There were several limitations in this study. First, this study has several inherent limitations. The single-center retrospective design and cross-sectional nature preclude establishing causal or temporal relationships between MASLD and carotid plaque occurrence. The restricted one-year temporal scope constrains longitudinal assessment. Potential selection bias may affect population representativeness and residual confounding; Model generalizability requires validation in multi-ethnic cohorts and prospective settings; Future research should prioritize multicenter prospective cohorts to validate prediction performance temporally, establish causal mechanisms, and explore advanced architectures (e.g., transformer networks) for feature representation learning. Second, the diagnosis of MASLD was defined by ​ultrasonography rather than liver biopsy. However, studies have reported a strong correlation between ultrasonographic findings and histopathological results from liver biopsies, particularly in detecting hepatic steatosis37. Finally, SHAP analysis does not quantify the importance of predictors in real quant problems, but rather their importance to the model’s predictions38.

Conclusions

This study developed and validated predictive models for carotid plaque occurrence in patients with MASLD by integrating demographic data, blood biochemical indices, and clinical parameters from annual health check-up populations, using ML algorithms.
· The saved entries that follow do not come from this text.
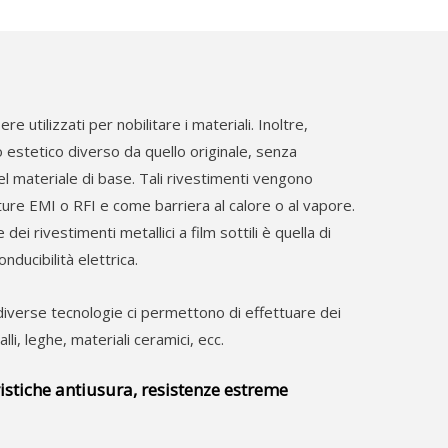
e utilizzati per nobilitare i materiali. Inoltre,
 estetico diverso da quello originale, senza
el materiale di base. Tali rivestimenti vengono
ure EMI o RFI e come barriera al calore o al vapore.
ei rivestimenti metallici a film sottili è quella di
ducibilità elettrica.
 diverse tecnologie ci permettono di effettuare dei
lli, leghe, materiali ceramici, ecc.
istiche antiusura, resistenze estreme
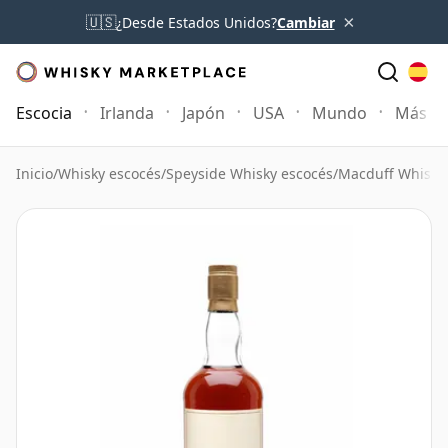
×
🇺🇸
¿Desde Estados Unidos?
Cambiar
Escocia
Irlanda
Japón
USA
Mundo
Más
Inicio
/
Whisky escocés
/
Speyside Whisky escocés
/
Macduff Whisky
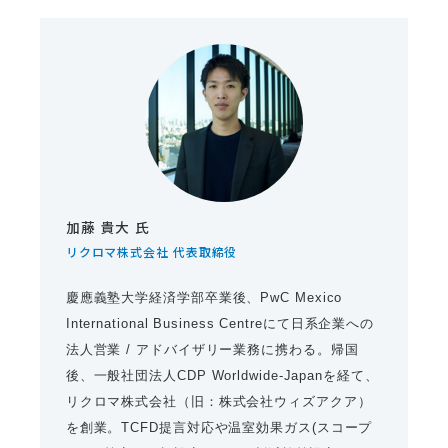
加藤 貴大 氏
リクロマ株式会社 代表取締役
慶應義塾大学経済学部卒業後、PwC Mexico
International Business Centreにて日系企業への
法人営業 / アドバイザリー業務に携わる。帰国
後、一般社団法人CDP Worldwide-Japanを経て、
リクロマ株式会社（旧：株式会社ウィズアクア）
を創業。TCFD提言対応や温室効果ガス(スコープ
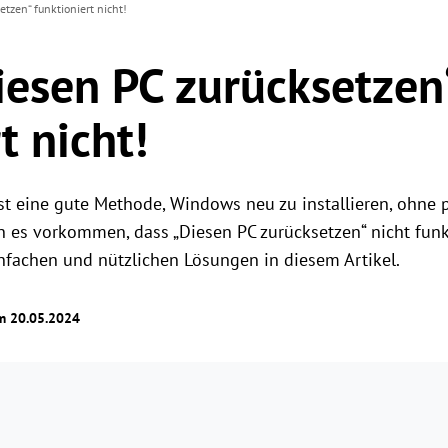
etzen“ funktioniert nicht!
Diesen PC zurücksetzen
t nicht!
st eine gute Methode, Windows neu zu installieren, ohne 
 es vorkommen, dass „Diesen PC zurücksetzen“ nicht funkt
nfachen und nützlichen Lösungen in diesem Artikel.
am 20.05.2024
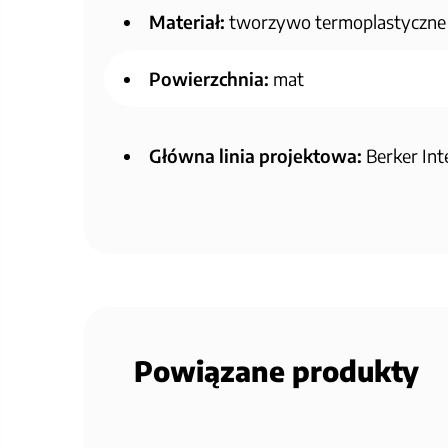
Materiał:
tworzywo termoplastyczne
Powierzchnia:
mat
Główna linia projektowa:
Berker Int
Powiązane produkty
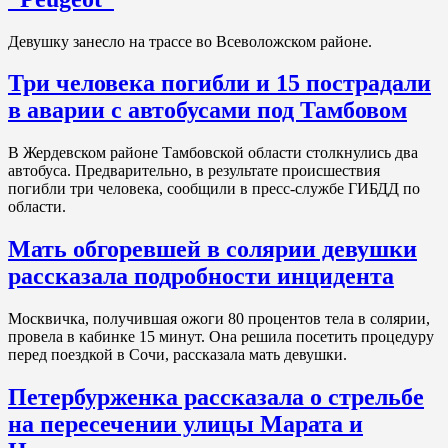
Девушку занесло на трассе во Всеволожском районе.
Три человека погибли и 15 пострадали
в аварии с автобусами под Тамбовом
В Жердевском районе Тамбовской области столкнулись два
автобуса. Предварительно, в результате происшествия
погибли три человека, сообщили в пресс-службе ГИБДД по
области.
Мать обгоревшей в солярии девушки
рассказала подробности инцидента
Москвичка, получившая ожоги 80 процентов тела в солярии,
провела в кабинке 15 минут. Она решила посетить процедуру
перед поездкой в Сочи, рассказала мать девушки.
Петербурженка рассказала о стрельбе
на пересечении улицы Марата и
The SVM-based models showed high accuracy and robust reliability in predicting carotid plaque development. Furthermore, we used advanced SHAP technology for model interpretation and visualization, to facilitate a precise characterization of risk factors for carotid plaques in MASLD populations. By combining SHAP technology with ML algorithms, we quantified the contributions of key risk factors such as age, SBP, TC, sex, and FBG to carotid plaque risk, thereby possibly providing precise clinical insights into the management of carotid plaques associated with MASLD patients.